On the next image there are average results not splitted on different sections. XGBoost models got better results from the entire survey. This confirms the hypothesis posed in the description. Based on the results, people trust more explanations generated from the best XGBoost models and rate this models with 3.5 on average on 1-5 scale.
Explanations from XGBoost regression and classification were not the same, but similar. The regressor got a slightly better rating, but the difference between the classifier rating is too low to be statistically significant.

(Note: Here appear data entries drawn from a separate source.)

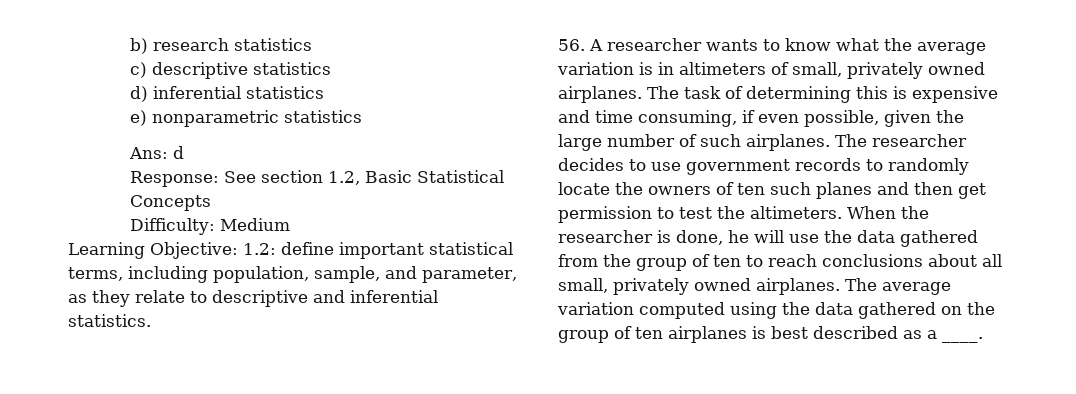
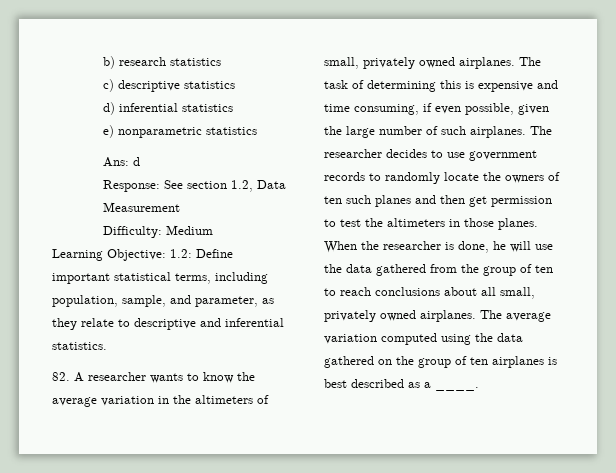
[365,170,505,183] [130,195,212,211] Basic Statistical Concepts -> [257,180,287,189] [103,202,181,212] Data Measurement
[281,242,334,255] define -> [196,249,233,258] Define
[558,39,585,51] 56. -> [52,372,70,381] 82.
[836,38,879,51] what -> (234, 377) none
[639,62,674,75] is in -> [158,395,191,404] in the
[750,206,842,219] altimeters. -> [387,218,538,230] altimeters in those planes.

2.7 Summary and conclusions
The Random Forest Regressor does not confirm the hypothesis in Mincer equation, and the prediction is often overvalued. Random Forest Classifier has worse accuracy than XGBClassifier and the explanations show little changes in prediction by changing the value of explanatory variable
The overall analysis shows, that XGB type of models have better performances and both more interesting and closer to intuition results, therefore are recommended for analyzing this type of data. The results for XGBRegressor and XGBClassifier are equally satisfying, which is why they are both equally proposed and can be used depending on the situation.
As shown by the explanations of the best-performing XGBoost models, the variables concerning remuneration and total expenses were the most important for the results of the estimation. The impact of the information on the expenditure target was rather marginal. For the best models, only in some cases these variables were meaningful.
In addition to the remuneration and expenses variables, age also turned out to be quite an important factor influencing estimated earnings. This variable is correlated with work experience, which is consistent with the Mincer equation.